Ditanya mengenai besaran dana yang diterima, dia menjelaskan tiap bulan menerima gaji pokok rata-rata
Rp 2,5 juta. Sehingga tunjangan sertifikasi yang akan cair pada triwulan pertama sekitar Rp7,5 juta.
Salah satu guru lain juga menambahkan, dia sempat menanyakan perihal dana sertifikasi ke Bank BPD
tapi dijawab kemungkinan pencairan mundur antara tanggal 1-5 Mei mendatang Ketua Komisi D DPRD
Bantul Sarinto berharap dana sertifikasi tahun ini tidak mengalami masalah seperti tahun lalu.

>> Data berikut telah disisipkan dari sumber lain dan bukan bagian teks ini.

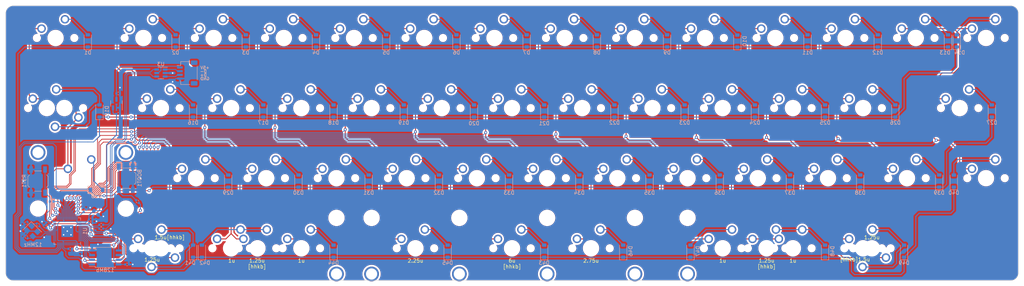
<source format=kicad_pcb>
(kicad_pcb (version 20221018) (generator pcbnew)

  (general
    (thickness 1.6)
  )

  (paper "A3")
  (layers
    (0 "F.Cu" signal)
    (31 "B.Cu" signal)
    (32 "B.Adhes" user "B.Adhesive")
    (33 "F.Adhes" user "F.Adhesive")
    (34 "B.Paste" user)
    (35 "F.Paste" user)
    (36 "B.SilkS" user "B.Silkscreen")
    (37 "F.SilkS" user "F.Silkscreen")
    (38 "B.Mask" user)
    (39 "F.Mask" user)
    (40 "Dwgs.User" user "User.Drawings")
    (41 "Cmts.User" user "User.Comments")
    (42 "Eco1.User" user "User.Eco1")
    (43 "Eco2.User" user "User.Eco2")
    (44 "Edge.Cuts" user)
    (45 "Margin" user)
    (46 "B.CrtYd" user "B.Courtyard")
    (47 "F.CrtYd" user "F.Courtyard")
    (48 "B.Fab" user)
    (49 "F.Fab" user)
    (50 "User.1" user)
    (51 "User.2" user)
    (52 "User.3" user)
    (53 "User.4" user)
    (54 "User.5" user)
    (55 "User.6" user)
    (56 "User.7" user)
    (57 "User.8" user)
    (58 "User.9" user)
  )

  (setup
    (stackup
      (layer "F.SilkS" (type "Top Silk Screen"))
      (layer "F.Paste" (type "Top Solder Paste"))
      (layer "F.Mask" (type "Top Solder Mask") (thickness 0.01))
      (layer "F.Cu" (type "copper") (thickness 0.035))
      (layer "dielectric 1" (type "core") (thickness 1.51) (material "FR4") (epsilon_r 4.5) (loss_tangent 0.02))
      (layer "B.Cu" (type "copper") (thickness 0.035))
      (layer "B.Mask" (type "Bottom Solder Mask") (thickness 0.01))
      (layer "B.Paste" (type "Bottom Solder Paste"))
      (layer "B.SilkS" (type "Bottom Silk Screen"))
      (copper_finish "None")
      (dielectric_constraints no)
    )
    (pad_to_mask_clearance 0)
    (grid_origin 13.49375 0)
    (pcbplotparams
      (layerselection 0x00010fc_ffffffff)
      (plot_on_all_layers_selection 0x0000000_00000000)
      (disableapertmacros false)
      (usegerberextensions false)
      (usegerberattributes true)
      (usegerberadvancedattributes true)
      (creategerberjobfile true)
      (dashed_line_dash_ratio 12.000000)
      (dashed_line_gap_ratio 3.000000)
      (svgprecision 4)
      (plotframeref false)
      (viasonmask false)
      (mode 1)
      (useauxorigin false)
      (hpglpennumber 1)
      (hpglpenspeed 20)
      (hpglpendiameter 15.000000)
      (dxfpolygonmode true)
      (dxfimperialunits true)
      (dxfusepcbnewfont true)
      (psnegative false)
      (psa4output false)
      (plotreference true)
      (plotvalue true)
      (plotinvisibletext false)
      (sketchpadsonfab false)
      (subtractmaskfromsilk false)
      (outputformat 1)
      (mirror false)
      (drillshape 0)
      (scaleselection 1)
      (outputdirectory "gerber/")
    )
  )

  (net 0 "")
  (net 1 "Net-(D1-A)")
  (net 2 "Net-(D2-A)")
  (net 3 "Net-(D3-A)")
  (net 4 "Net-(D4-A)")
  (net 5 "Net-(D5-A)")
  (net 6 "Net-(D6-A)")
  (net 7 "Net-(D7-A)")
  (net 8 "Net-(D8-A)")
  (net 9 "Net-(D9-A)")
  (net 10 "Net-(D10-A)")
  (net 11 "Net-(D11-A)")
  (net 12 "Net-(D13-A)")
  (net 13 "Net-(D14-A)")
  (net 14 "Net-(D15-A)")
  (net 15 "Net-(D16-A)")
  (net 16 "Net-(D17-A)")
  (net 17 "Net-(D18-A)")
  (net 18 "Net-(D19-A)")
  (net 19 "Net-(D20-A)")
  (net 20 "Net-(D21-A)")
  (net 21 "Net-(D22-A)")
  (net 22 "Net-(D23-A)")
  (net 23 "Net-(D24-A)")
  (net 24 "Net-(D25-A)")
  (net 25 "Net-(D26-A)")
  (net 26 "Net-(D27-A)")
  (net 27 "Net-(D28-A)")
  (net 28 "Net-(D29-A)")
  (net 29 "Net-(D30-A)")
  (net 30 "Net-(D31-A)")
  (net 31 "Net-(D32-A)")
  (net 32 "Net-(D33-A)")
  (net 33 "Net-(D34-A)")
  (net 34 "Net-(D35-A)")
  (net 35 "Net-(D36-A)")
  (net 36 "Net-(D37-A)")
  (net 37 "Net-(D38-A)")
  (net 38 "Net-(D39-A)")
  (net 39 "Net-(D40-A)")
  (net 40 "Net-(D41-A)")
  (net 41 "Net-(D42-A)")
  (net 42 "Net-(D43-A)")
  (net 43 "Net-(D44-A)")
  (net 44 "Net-(D45-A)")
  (net 45 "+5V")
  (net 46 "Net-(D12-A)")
  (net 47 "GND")
  (net 48 "+3V3")
  (net 49 "+1V1")
  (net 50 "XIN")
  (net 51 "unconnected-(U1-SWCLK-Pad24)")
  (net 52 "col0")
  (net 53 "col1")
  (net 54 "col2")
  (net 55 "col3")
  (net 56 "D+")
  (net 57 "D-")
  (net 58 "Net-(D49-A)")
  (net 59 "Net-(D46-A)")
  (net 60 "Net-(D47-A)")
  (net 61 "Net-(D48-A)")
  (net 62 "unconnected-(U1-GPIO0-Pad2)")
  (net 63 "unconnected-(U1-GPIO1-Pad3)")
  (net 64 "unconnected-(U1-GPIO2-Pad4)")
  (net 65 "unconnected-(U1-GPIO3-Pad5)")
  (net 66 "unconnected-(U1-GPIO4-Pad6)")
  (net 67 "unconnected-(U1-GPIO5-Pad7)")
  (net 68 "unconnected-(U1-GPIO6-Pad8)")
  (net 69 "unconnected-(U1-GPIO7-Pad9)")
  (net 70 "unconnected-(U1-GPIO12-Pad15)")
  (net 71 "unconnected-(U1-GPIO13-Pad16)")
  (net 72 "unconnected-(U1-GPIO14-Pad17)")
  (net 73 "unconnected-(U1-GPIO15-Pad18)")
  (net 74 "RESET")
  (net 75 "row0")
  (net 76 "row1")
  (net 77 "row2")
  (net 78 "row3")
  (net 79 "unconnected-(U1-GPIO16-Pad27)")
  (net 80 "row4")
  (net 81 "row5")
  (net 82 "row6")
  (net 83 "row7")
  (net 84 "row8")
  (net 85 "row9")
  (net 86 "row10")
  (net 87 "row11")
  (net 88 "row12")
  (net 89 "Q_SEL")
  (net 90 "Net-(U1-USB_DP)")
  (net 91 "Net-(U1-USB_DM)")
  (net 92 "XOUT")
  (net 93 "Q_IO3")
  (net 94 "Q_CLK")
  (net 95 "Q_IO0")
  (net 96 "Q_IO2")
  (net 97 "Q_IO1")
  (net 98 "Net-(BOOT1-Pad2)")
  (net 99 "unconnected-(U1-SWD-Pad25)")
  (net 100 "Net-(C11-Pad2)")

  (footprint "ark40:SW_MX_1u" (layer "F.Cu") (at 217.4875 60.325))

  (footprint "ark40:STAB_MX_P_6u" (layer "F.Cu") (at 150.8125 79.375 180))

  (footprint "ark40:SW_MX_1u" (layer "F.Cu") (at 127 22.225))

  (footprint "ark40:SW_MX_1u" (layer "F.Cu") (at 124.61875 79.375))

  (footprint "ark40:SW_MX_1.75u" (layer "F.Cu") (at 29.36875 41.275 180))

  (footprint "ark40:SW_MX_1u" (layer "F.Cu") (at 55.5625 41.275))

  (footprint "ark40:SW_MX_1u" (layer "F.Cu") (at 203.2 22.225))

  (footprint "ark40:SW_MX_1u" (layer "F.Cu") (at 146.05 22.225))

  (footprint "ark40:SW_MX_1u" (layer "F.Cu") (at 150.8125 79.375))

  (footprint "ark40:SW_MX_1u" (layer "F.Cu") (at 172.24375 79.375))

  (footprint "ark40:SW_MX_1u" (layer "F.Cu") (at 169.8625 41.275))

  (footprint "ark40:SW_MX_1u" (layer "F.Cu") (at 227.0125 79.375))

  (footprint "ark40:STAB_MX_P_2.25u" (layer "F.Cu") (at 34.13125 60.325))

  (footprint "ark40:SW_MX_1.25u" (layer "F.Cu") (at 257.96875 60.325))

  (footprint "ark40:SW_MX_1u" (layer "F.Cu") (at 131.7625 41.275))

  (footprint "ark40:SW_MX_1u" (layer "F.Cu") (at 112.7125 41.275))

  (footprint "ark40:STAB_MX_P_2.75u" (layer "F.Cu") (at 172.24375 79.375 180))

  (footprint "ark40:SW_MX_1u" (layer "F.Cu") (at 188.9125 41.275))

  (footprint "ark40:SW_MX_1u" (layer "F.Cu") (at 222.25 22.225))

  (footprint "ark40:SW_MX_1u" (layer "F.Cu") (at 150.8125 41.275))

  (footprint "ark40:SW_MX_1u" (layer "F.Cu") (at 84.1375 60.325))

  (footprint "ark40:SW_MX_1u" (layer "F.Cu") (at 65.0875 60.325))

  (footprint "ark40:SW_MX_1.75u_STP_1.25" (layer "F.Cu") (at 24.60625 41.275))

  (footprint "ark40:SW_MX_1u" (layer "F.Cu") (at 122.2375 60.325))

  (footprint "ark40:SW_MX_1.25u" (layer "F.Cu") (at 248.44375 79.375 180))

  (footprint "ark40:SW_MX_1u" (layer "F.Cu") (at 107.95 22.225))

  (footprint "ark40:SW_MX_1u" (layer "F.Cu") (at 207.9625 79.375))

  (footprint "ark40:SW_MX_1.5u" (layer "F.Cu") (at 26.9875 22.225))

  (footprint "ark40:SW_MX_1u" (layer "F.Cu") (at 93.6625 41.275))

  (footprint "ark40:SW_MX_1.75u" (layer "F.Cu") (at 272.25625 41.275))

  (footprint "ark40:SW_MX_1u" (layer "F.Cu") (at 50.8 22.225))

  (footprint "ark40:SW_MX_1u" (layer "F.Cu") (at 227.0125 41.275))

  (footprint "ark40:SW_MX_1.5u" (layer "F.Cu") (at 55.5625 79.375 180))

  (footprint "ark40:SW_MX_1u" (layer "F.Cu") (at 160.3375 60.325))

  (footprint "ark40:SW_MX_1u" (layer "F.Cu") (at 165.1 22.225))

  (footprint "ark40:SW_MX_1u" (layer "F.Cu") (at 69.85 22.225))

  (footprint "ark40:SW_MX_1u" (layer "F.Cu") (at 93.6625 79.375))

  (footprint "ark40:SW_MX_1u" (layer "F.Cu") (at 260.35 22.225))

  (footprint "ark40:STAB_MX_P_2.25u" (layer "F.Cu") (at 124.61875 79.375 180))

  (footprint "ark40:SW_MX_1u" (layer "F.Cu") (at 103.1875 60.325))

  (footprint "ark40:SW_MX_1u" (layer "F.Cu") (at 74.6125 41.275))

  (footprint "ark40:SW_MX_1u" (layer "F.Cu")
    (tstamp b58ba237-2927-46a6-a286-f9cca40d17a2)
    (at 179.3875 60.325)
    (descr "Footprint for Cherry MX style switches")
    (tags "cherry mx switch")
    (property "Sheetfile" "ark40.kicad_sch")
    (property "Sheetname" "")
    (property "ki_description" "Push button switch, normally open, two pins, 45° tilted")
    (property "ki_keywords" "switch normally-open pushbutton push-button")
    (path "/b9d2d81f-eed4-4037-8f93-72420e2d942f")
    (attr through_hole exclude_from_pos_files)
    (fp_text reference "MX36" (at 0 3.175) (layer "Dwgs.User") hide
        (effects (font (size 1 1) (thickness 0.15)))
      (tstamp 94c3b050-b772-4fac-b3ce-e75f76649d57)
    )
    (fp_text value "MX_SW_solder" (at 0 -8) (layer "F.SilkS") hide
        (effects (font (size 1 1) (thickness 0.15)))
      (tstamp e450c994-d409-41f7-b89f-d9dd63ab0956)
    )
    (fp_line (start -9.525 -9.525) (end -9.525 9.525)
      (stroke (width 0.12) (type solid)) (layer "Dwgs.User") (tstamp 27283972-e316-4728-9450-54a9bf3a7408))
    (fp_line (start -9.525 9.525) (end 9.525 9.525)
      (stroke (width 0.12) (type solid)) (layer "Dwgs.User") (tstamp 6c0abaa7-85a2-47f7-baaf-4b1044e71224))
    (fp_line (start 9.525 -9.525) (end -9.525 -9.525)
      (stroke (width 0.12) (type solid)) (layer "Dwgs.User") (tstamp 32a3d0dd-ceb0-40c9-9768-00a66d0bf404))
    (fp_line (start 9.525 9.525) (end 9.525 -9.525)
      (stroke (width 0.12) (type solid)) (layer "Dwgs.User") (tstamp 15e4ea4a-4870-4716-9182-30d7da443345))
    (fp_line (start -7 6.5) (end -7 -6.5)
      (stroke (width 0.05) (type solid)) (layer "Eco2.User") (tstamp ae4b282d-e10b-459d-82b1-b320576bf294))
    (fp_line (start -6.5 -7) (end 6.5 -7)
      (stroke (width 0.05) (type solid)) (layer "Eco2.User") (tstamp d844a76f-7260-4cf2-b4ab-a4f064a4fa14))
    (fp_line (start 6.5 7) (end -6.5 7)
      (stroke (width 0.05) (type solid)) (layer "Eco2.User") (tstamp d18097cd-4333-4e6c-b50a-304b6ac10b3b))
    (fp_line (start 7 -6.5) (end 7 6.5)
      (stroke (width 0.05) (type solid)) (layer "Eco2.User") (tstamp fb3cf176-825f-480a-a2d6-cb04e0578c8e))
    (fp_arc (start -7 -6.5) (mid -6.853553 -6.853553) (end -6.5 -7)
      (stroke (width 0.05) (type solid)) (layer "Eco2.User") (tstamp 593756b1-3500-450c-8520-5b5aa1ccdb3e))
    (fp_arc (start -6.5 7) (mid -6.853553 6.853553) (end -7 6.5)
      (stroke (width 0.05) (type solid)) (layer "Eco2.User") (tstamp 63d9c891-a730-460b-8c9d-9fb8d1d7a431))
    (fp_arc (start 6.5 -7) (mid 6.853553 -6.853553) (end 7 -6.5)
      (stroke (width 0.05) (type solid)) (layer "Eco2.User") (tstamp 496e15ad-ce56-4a7e-aa45-680db2a9f618))
    (fp_arc (start 6.997236 6.498884) (mid 6.850806 6.852455) (end 6.497236 6.998884)
      (stroke (width 0.05) (type solid)) (layer "Eco2.User") (tstamp faac0ca5-06bf-4414-a2c8-2fc9cee49876))
    (fp_line (start -7 -7) (end -7 7)
      (stroke (width 0.05) (type solid)) (layer "F.CrtYd") (tstamp 8bfb1957-c62f-4b84-8671-7c55735c533e))
    (fp_line (start -7 7) (end 7 7)
      (stroke (width 0.05) (type solid)) (layer "F.CrtYd") (tstamp 12e7d02d-3be0-4dea-9d2b-00fb19fcedf3))
    (fp_line (start 7 -7) (end -7 -7)
      (stroke (width 0.05) (type solid)) (layer "F.CrtYd") (tstamp b136aa78-78cb-413c-ab53-86230936b010))
    (fp_line (start 7 7) (end 7 -7)
      (stroke (width 0.05) (type solid)) (layer "F.CrtYd") (tstamp f7e779de-b878-4084-9c8b-e47fd0a306b0))
    (pad "" np_thru_hole circle (at -5.08 0) (size 1.75 1.75) (drill 1.75) (layers "*.Cu" "*.Mask") (tstamp 38abebc6-380b-4bf6-b2c8-d088ddc7332d))
    (pad "" np_thru_hole circle (at 0 0) (size 3.9878 3.9878) (drill 3.9878) (layers "*.Cu" "*.Mask") (tstamp a5310021-c636-4a56-b1f4-392623deb751))
    (pad "" np_thru_hole circle (at 5.08 0) (size 1.75 1.75) (drill 1.75) (layers "*.Cu" "*.Mask") (tstamp 35470e80-2f1c-40b9-b909-885b2c943f3f))
    (pad "1" thru_hole circle (at -3.81 -2.54) (size 2.3 2.3) (drill 1.524) (layers "*.Cu" "B.Mask")
      (net 83 "row7") (pinfunction "1") (pintype "passive") (tstamp fba787e0-5d21-48aa-a878-88ecdffb69c3))
    (pad "2" thru_hole circle (at 2.54 -5.08) (size 2.3 2.3) (drill 1.524) (layers "*.Cu" "B.Mask")
      (net 34 "Net-(D35-A)") (pinfunction "2") (pintype "passive") (tstamp 30766e40-2cd6
... [2224256 chars truncated]
</source>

Dari Bandung Jawa Barat, dikabarkan Tunjangan Guru, sudah mulai dicairkan. Kepala Dinas Pendidikan
Kota Bandung Oji Mahroji menampik pihaknya lalai dalam memperhatikan kesejahteraan guru terutama
terkait pencairan tunjangan profesi guru. Menurut Oji, tunjangan tersebut sudah mulai dicairkan.
Menurutnya prosedur pendairan tidak melalui Dinas Pendidikan, tapi ke guru yanag bersangkutan melalui
rekening masing-masing.

Oji mengakui ada sebagian guru yang tidak menerima. Hal itu karena mereka belum memiliki Data Pokok
Pendidik dan Tenaga Kependidikan (Dapodik) dan Nomor Unik Pendidik dan Tenaga Kependidikan
(NUPTK).

Demikian informasi Pencairan Tunjangan Sertifikasi Guru sebagai bahan renungan kita semua. Semoga
bermanfaat, Amin Ya Allah Ya Rabbal Alamin!